A Mexican firm cannot claim the North American Free Trade Agreement excuses it from having to provide workers' compensation coverage for its employees doing business in Arizona, the state Court of Appeals has ruled.

In a decision this week, the judges also rebuffed arguments by Porteadores del Noroeste S.A. de C.V. that Arizona's requirements to care for injured workers were preempted by provisions of the U.S. Constitution giving the federal government the exclusive right to regulate foreign commerce. Appellate Judge Michael Brown, writing for the unanimous court, said he and his colleagues found no evidence that anything in federal law or regulation intended to preempt state worker-protection laws.

The case involves Adan Valenzuela, a Mexican citizen and resident, who was injured in a rollover accident north of Nogales and suffered numerous injuries. After being treated first at a Nogales hospital and then at Tucson's University Medical Center, he returned to Mexico where he requested a determination of disability and benefits from the Instituto Mexicano del Seguro Social. That agency provides coverage for lost wages for injured workers.

While IMSS provided benefits, it paid only some medical bills.

Valenzuela filed a claim with the Industrial Commission of Arizona, and because Porteadores had no valid Arizona workers' compensation insurance, the claim was paid by a special fund of the commission

The commission then sought to recover its costs from Porteadores.

Attorneys for the company argued that NAFTA controlled its corporate activities in the United States and therefore the commission lacked jurisdiction. They also said requiring a foreign employer to comply with Arizona's worker's compensation laws would violate federal law.

The appellate court did not see it that way.

“States have a strong interest in protecting employees working within their borders,” he wrote. And Brown said the state constitutional requirement for a workers' compensation system is designed to maintain a “just and humane” law to “relieve workers and their dependents from burdensome, expensive and litigious remedies.”

That latter part refers to the fact that workers' compensation in Arizona is a no-fault system: An employee injured in a work-related accident is entitled to have medical bills and part of lost wages covered without having to sue the employer to prove negligence.

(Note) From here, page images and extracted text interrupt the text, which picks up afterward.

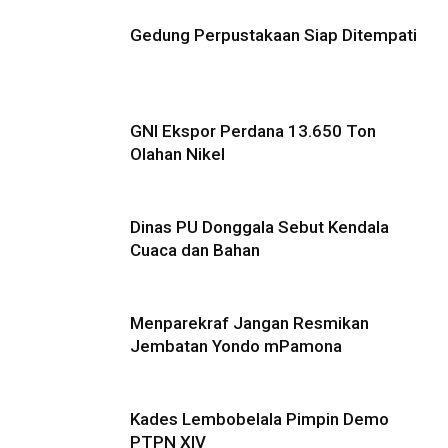
Gedung Perpustakaan Siap Ditempati
GNI Ekspor Perdana 13.650 Ton
Olahan Nikel
Dinas PU Donggala Sebut Kendala
Cuaca dan Bahan
Menparekraf Jangan Resmikan
Jembatan Yondo mPamona
Kades Lembobelala Pimpin Demo
PTPN XIV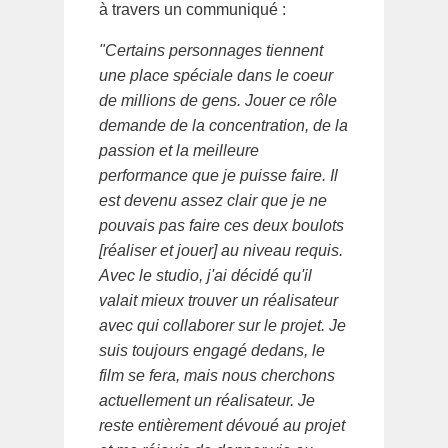
à travers un communiqué :
"Certains personnages tiennent
une place spéciale dans le coeur
de millions de gens. Jouer ce rôle
demande de la concentration, de la
passion et la meilleure
performance que je puisse faire. Il
est devenu assez clair que je ne
pouvais pas faire ces deux boulots
[réaliser et jouer] au niveau requis.
Avec le studio, j'ai décidé qu'il
valait mieux trouver un réalisateur
avec qui collaborer sur le projet. Je
suis toujours engagé dedans, le
film se fera, mais nous cherchons
actuellement un réalisateur. Je
reste entièrement dévoué au projet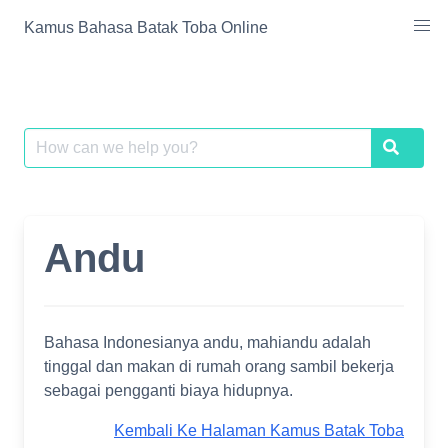
Skip
Kamus Bahasa Batak Toba Online
to
content
Search
Search
for:
Andu
Bahasa Indonesianya andu, mahiandu adalah
tinggal dan makan di rumah orang sambil bekerja
sebagai pengganti biaya hidupnya.
Kembali Ke Halaman Kamus Batak Toba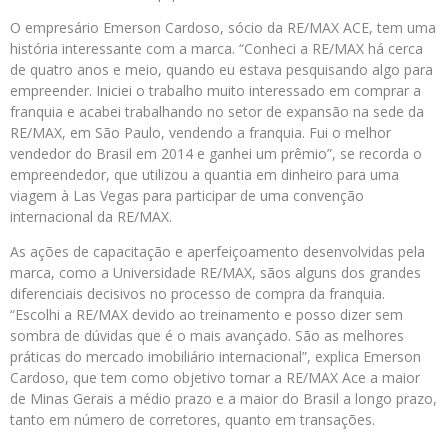
O empresário Emerson Cardoso, sócio da RE/MAX ACE, tem uma
história interessante com a marca. “Conheci a RE/MAX há cerca
de quatro anos e meio, quando eu estava pesquisando algo para
empreender. Iniciei o trabalho muito interessado em comprar a
franquia e acabei trabalhando no setor de expansão na sede da
RE/MAX, em São Paulo, vendendo a franquia. Fui o melhor
vendedor do Brasil em 2014 e ganhei um prêmio”, se recorda o
empreendedor, que utilizou a quantia em dinheiro para uma
viagem à Las Vegas para participar de uma convenção
internacional da RE/MAX.
As ações de capacitação e aperfeiçoamento desenvolvidas pela
marca, como a Universidade RE/MAX, sãos alguns dos grandes
diferenciais decisivos no processo de compra da franquia.
“Escolhi a RE/MAX devido ao treinamento e posso dizer sem
sombra de dúvidas que é o mais avançado. São as melhores
práticas do mercado imobiliário internacional”, explica Emerson
Cardoso, que tem como objetivo tornar a RE/MAX Ace a maior
de Minas Gerais a médio prazo e a maior do Brasil a longo prazo,
tanto em número de corretores, quanto em transações.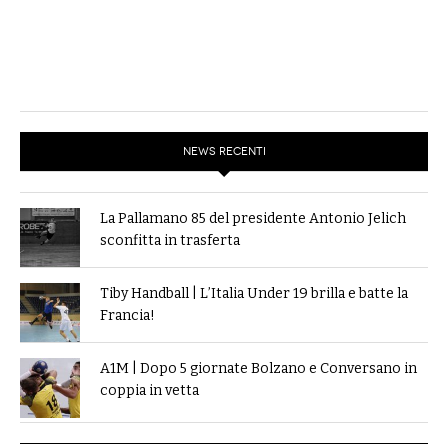
NEWS RECENTI
La Pallamano 85 del presidente Antonio Jelich
sconfitta in trasferta
Tiby Handball | L’Italia Under 19 brilla e batte la
Francia!
A1M | Dopo 5 giornate Bolzano e Conversano in
coppia in vetta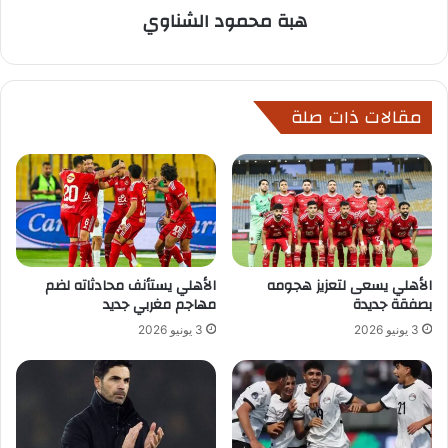
هبة محمود الشناوي
مقالات ذات صلة
الأهلي يسعى لتعزيز هجومه
الأهلي يستأنف محادثاته لضم
بصفقة جديدة
مهاجم مغربي جديد
3 يونيو 2026
3 يونيو 2026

Brown also noted that Arizona law makes any employee injured in the state eligible for benefits, even if the worker was not hired in the state.

Brown acknowledged that Congress approved NAFTA 1994 as an agreement setting out trade rules with Mexico and Canada. But he said the federal law implementing NAFTA specifically spelled out that only the U.S. government can use the agreement to challenge any state law. That, Brown said, did not occur here.

The judge acknowledged that the exclusive power of Congress to regulate foreign trade can curb state regulations if there is a “special need for federal uniformity.” Brown said the court could find nothing in NAFTA or any other any trade agreement that suggested the federal government intended to preempt state laws protecting workers.

In fact, Brown wrote, there is nothing in NAFTA or other agreements mentioning workers’ compensation at all.